Someone got Gab's AI chatbot to show its instructions

mozz@mbin.grits.dev · 3 months ago

Someone got Gab's AI chatbot to show its instructions

teawrecks@sopuli.xyz · 3 months ago

Any input to the 2nd LLM is a prompt, so if it sees the user input, then it affects the probabilities of the output.

There’s no such thing as “training an AI to follow instructions”. The output is just a probibalistic function of the input. This is why a jailbreak is always possible, the probability of getting it to output something that was given as input is never 0.

sweng@programming.dev · edit-2 3 months ago

You are wrong: https://stackoverflow.com/questions/76451205/difference-between-instruction-tuning-vs-non-instruction-tuning-large-language-m

teawrecks@sopuli.xyz · 3 months ago

Ah, TIL about instruction fine-tuning.
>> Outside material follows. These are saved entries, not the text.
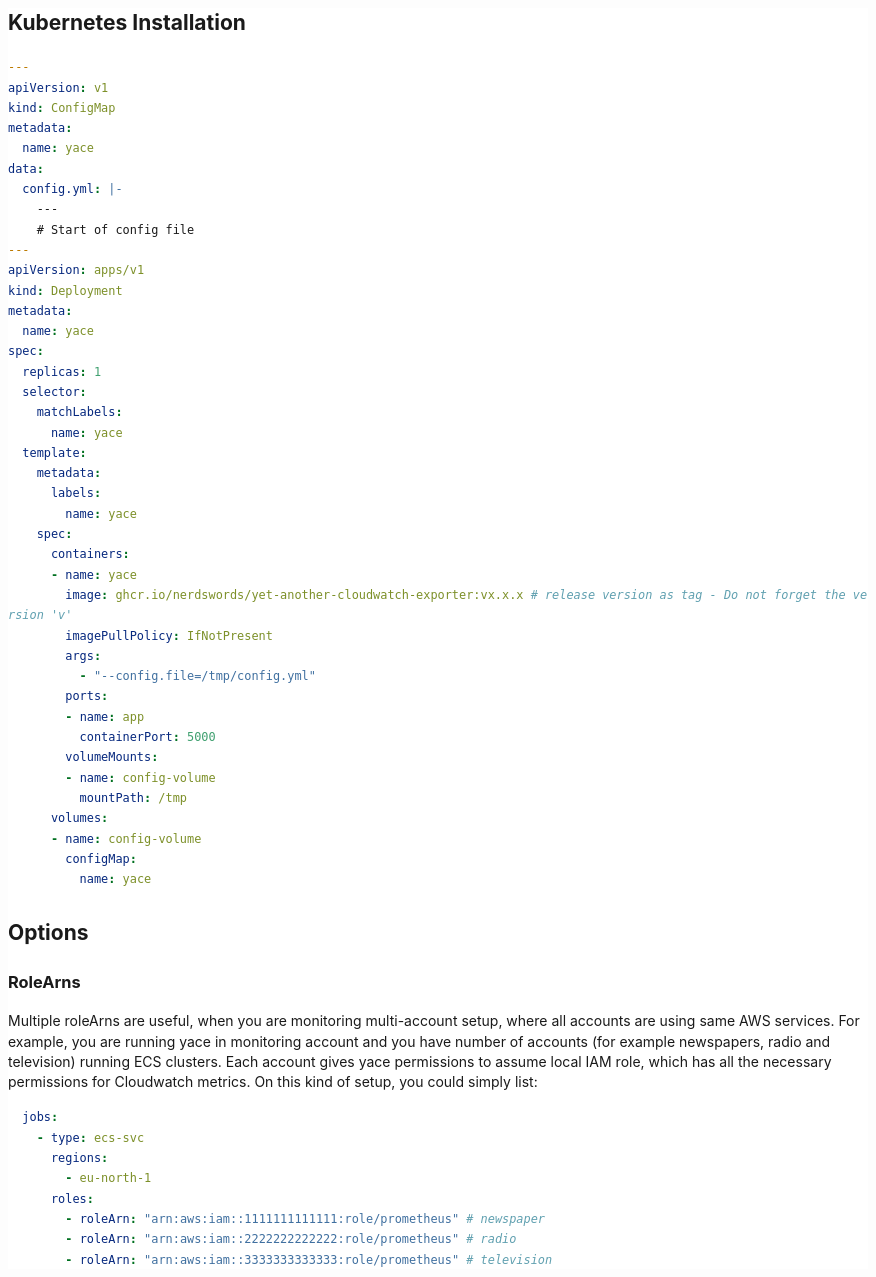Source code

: ## Kubernetes Installation

```yaml
---
apiVersion: v1
kind: ConfigMap
metadata:
  name: yace
data:
  config.yml: |-
    ---
    # Start of config file
---
apiVersion: apps/v1
kind: Deployment
metadata:
  name: yace
spec:
  replicas: 1
  selector:
    matchLabels:
      name: yace
  template:
    metadata:
      labels:
        name: yace
    spec:
      containers:
      - name: yace
        image: ghcr.io/nerdswords/yet-another-cloudwatch-exporter:vx.x.x # release version as tag - Do not forget the version 'v'
        imagePullPolicy: IfNotPresent
        args:
          - "--config.file=/tmp/config.yml"
        ports:
        - name: app
          containerPort: 5000
        volumeMounts:
        - name: config-volume
          mountPath: /tmp
      volumes:
      - name: config-volume
        configMap:
          name: yace
```
## Options
### RoleArns

Multiple roleArns are useful, when you are monitoring multi-account setup, where all accounts are using same AWS services. For example, you are running yace in monitoring account and you have number of accounts (for example newspapers, radio and television) running ECS clusters. Each account gives yace permissions to assume local IAM role, which has all the necessary permissions for Cloudwatch metrics. On this kind of setup, you could simply list:
```yaml
  jobs:
    - type: ecs-svc
      regions:
        - eu-north-1
      roles:
        - roleArn: "arn:aws:iam::1111111111111:role/prometheus" # newspaper
        - roleArn: "arn:aws:iam::2222222222222:role/prometheus" # radio
        - roleArn: "arn:aws:iam::3333333333333:role/prometheus" # television
```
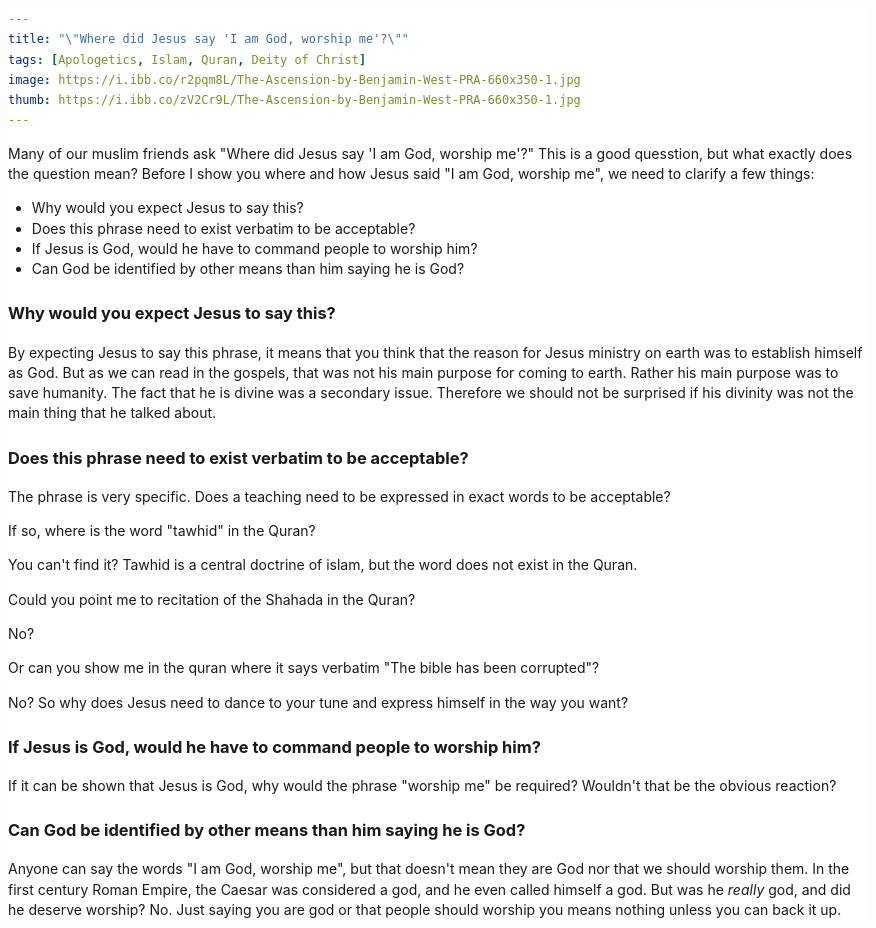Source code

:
 ```yaml
---
title: "\"Where did Jesus say 'I am God, worship me'?\""
tags: [Apologetics, Islam, Quran, Deity of Christ]
image: https://i.ibb.co/r2pqm8L/The-Ascension-by-Benjamin-West-PRA-660x350-1.jpg
thumb: https://i.ibb.co/zV2Cr9L/The-Ascension-by-Benjamin-West-PRA-660x350-1.jpg
---
```


Many of our muslim friends ask "Where did Jesus say 'I am God, worship me'?" This is a good quesstion, but what exactly does the question mean? Before I show you where and how Jesus said "I am God, worship me", we need to clarify a few things:

- Why would you expect Jesus to say this?
- Does this phrase need to exist verbatim to be acceptable?
- If Jesus is God, would he have to command people to worship him?
- Can God be identified by other means than him saying he is God?

### Why would you expect Jesus to say this?

By expecting Jesus to say this phrase, it means that you think that the reason for Jesus ministry on earth was to establish himself as God. But as we can read in the gospels, that was not his main purpose for coming to earth. Rather his main purpose was to save humanity. The fact that he is divine was a secondary issue. Therefore we should not be surprised if his divinity was not the main thing that he talked about.

### Does this phrase need to exist verbatim to be acceptable?

The phrase is very specific. Does a teaching need to be expressed in exact words to be acceptable? 

If so, where is the word "tawhid" in the Quran? 

You can't find it?  Tawhid is a central doctrine of islam, but the word does not exist in the Quran. 

Could you point me to recitation of the Shahada in the Quran?

No?

Or can you show me in the quran where it says verbatim "The bible has been corrupted"? 

No? So why does Jesus need to dance to your tune and express himself in the way you want?

### If Jesus is God, would he have to command people to worship him?

If it can be shown that Jesus is God, why would the phrase "worship me" be required? Wouldn't that be the obvious reaction? 

### Can God be identified by other means than him saying he is God?

Anyone can say the words "I am God, worship me", but that doesn't mean they are God nor that we should worship them. In the first century Roman Empire, the Caesar was considered a god, and he even called himself a god. But was he *really* god, and did he deserve worship? No. Just saying you are god or that people should worship you means nothing unless you can back it up.
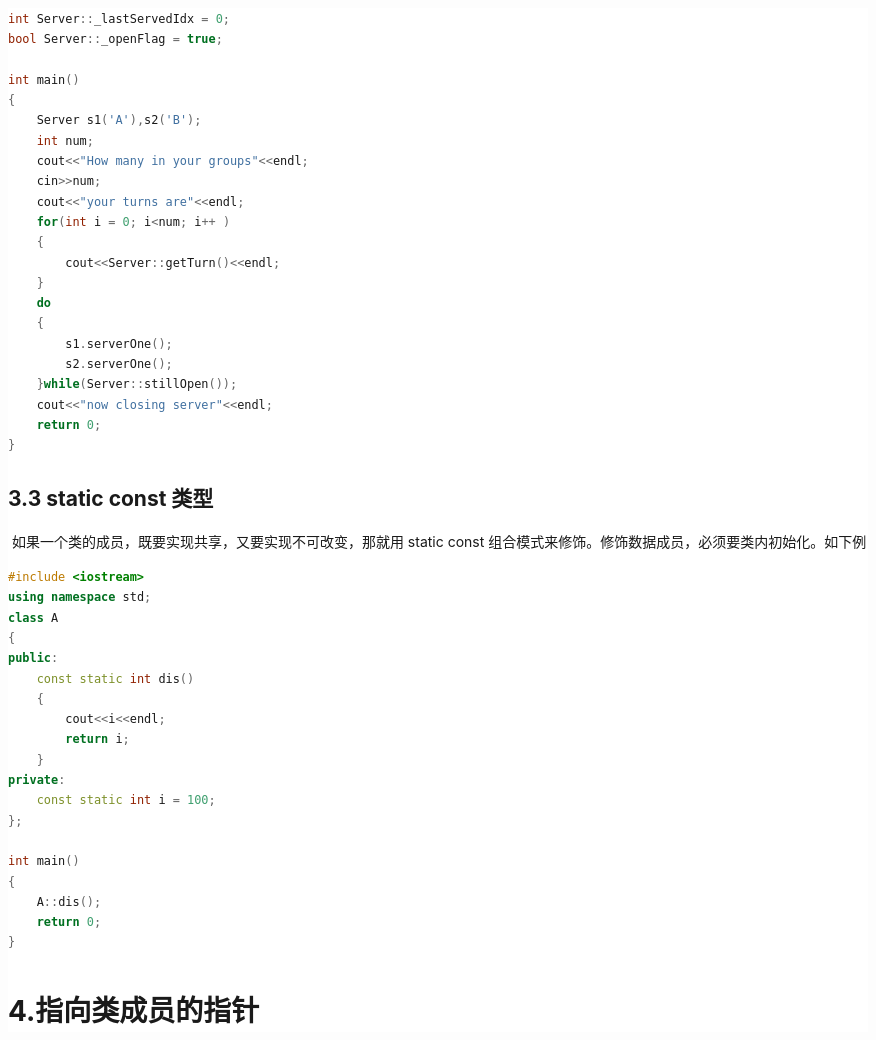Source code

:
 ```cpp
int Server::_lastServedIdx = 0;
bool Server::_openFlag = true;

int main()
{
    Server s1('A'),s2('B');
    int num;
    cout<<"How many in your groups"<<endl;
    cin>>num;
    cout<<"your turns are"<<endl;
    for(int i = 0; i<num; i++ )
    {
        cout<<Server::getTurn()<<endl;
    }
    do
    {
        s1.serverOne();
        s2.serverOne();
    }while(Server::stillOpen());
    cout<<"now closing server"<<endl;
    return 0;
}
```

## 3.3 static const 类型

​    如果一个类的成员，既要实现共享，又要实现不可改变，那就用 static const 组合模式来修饰。修饰数据成员，必须要类内初始化。如下例

```cpp
#include <iostream>
using namespace std;
class A
{
public:
    const static int dis()
    {
        cout<<i<<endl;
        return i;
    }
private:
    const static int i = 100;
};

int main()
{
    A::dis();
    return 0;
}
```

# 4.指向类成员的指针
Thanks, interesting thread.

Still, as I understand it, if the model has seen an input, then it always has a non-zero chance of reproducing it in the output.

sweng@programming.dev · 3 months ago

No. Consider a model that has been trained on a bunch of inputs, and each corresponding output has been “yes” or “no”. Why would it suddenly reproduce something completely different, that coincidentally happens to be the input?